8:30 - 9 am : Arrival and Breakfast
9:00 - 9:10 am: Ying Wei, Introduction and program overview
9:10 - 10:10 am, am Session 1: Post-prediction Inference, statisticians' insight
- Drawing Inference on Predicted Data: Some Ideas and Reflections (Speaker: Jiwei Zhao, University of Wisconsin)
- Discussant: Yanyuan Ma, Penn State University
10:20 - 11:40 am, Session 2: Inferential Data fusion
- Adaptive ML-powered Learning with Blockwise Missing and Semi-Supervised Data ( Speaker: Molei Liu, Columbia University)
- Leveraging multi-study, multi-outcome data to improve external validity and efficiency of clinical trials for managing schizophrenia (Speaker: Caleb Miles, Columbia University)
- Discussant: Tian Gu, Columbia University
11:40 am - 12:00 pm: Asha Saxena, The AI factors: Statistical Inference in a Data Driven World
12:15 - 1:45 pm Lunch Break
1:45 - 2:45 pm, Session 3: Causal discoveries from machine learning, engineers' perspectives
- Generating Real-World Evidence with Real-World Data and Machine Learning (Speaker: Chengxi Zang, Weill-Cornell Institute of AI for Digital Health
- Post-subtyping analysis with multimodal data – A case study of Parkinson’s disease subtyping and drug repurposing (Speaker: Chang Su, Weill-Cornell Institute of AI for Digital Health)
3:00 - 4:30 pm Discussions:
- Moderator: Xuming He, Washington University at St. Louis
- Bio: Xuming He is Kotzubei Beckmann Distinguished Professor and Inaugural Chair of Statistics and Data Science at the Washington University in St. Louis. He also serves as President (2023–2025) of the International Statistical Institute. Xuming received enormous honors and awards for his remarkable achievement in robust statistics, quantile regression, and outstanding services to the statistics and science communities, including being a fellow of the American Association for the Advancement of Science, the American Statistical Association, the Institute of Mathematical Statistics, and International Statistical Institute.

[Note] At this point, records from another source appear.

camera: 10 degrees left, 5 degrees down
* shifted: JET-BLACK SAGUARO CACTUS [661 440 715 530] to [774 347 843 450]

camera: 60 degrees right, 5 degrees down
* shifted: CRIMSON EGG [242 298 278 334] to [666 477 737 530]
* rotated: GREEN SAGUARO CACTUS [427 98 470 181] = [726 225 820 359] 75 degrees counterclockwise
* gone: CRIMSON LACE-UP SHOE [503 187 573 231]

- Questions for discussions
  - Q1. Inference is a general term that refers to the process of drawing conclusions or making judgments based on evidence, reasoning, or available information.
    
    Question for statisticians and biostatisticians: Statistical inference provides disciplined methodologies and has supported many scientific applications. It works within the framework of a population and a probability space. Do you think statistical inference is still relevant and desirable outside the classical framework? Why and why not?
    
    Question for non-statisticians: Inference can have different meanings depending on the area of research. What are the common tools for inference in your field? How much do you rely on statistical inference for evidence-based research? With the rise of big data and AI models, is statistical inference still relevant and desirable?
  - Q2: Inference based on “imprecise predicted data” from machine learning or other AI tools has widespread applications. For example, this has become a significant topic in computational social science; see **https://doi.org/10.48550/arXiv.2306.04746.** How and what can we learn from other fields in this regard?
  - Q3. Causal inference plays a critical role in randomized clinical trials. For folks who work on causal inference, what role does causal inference play in public health outside the clinical trial settings? What are the major challenges in studying causal inference there, especially with big data and big models?
  - Q4: Big data and AI offer huge potentials together with amplified risks in terms of bias and false discoveries. What are the obvious risks and the more subtle, harder-to-detect problems? Examples? What roles should statisticians/biostatisticians play in fostering more trustworthy AI? How should we communicate to other scientists and to the public?

Registration

Registration details and deadlines will be provided in a future update.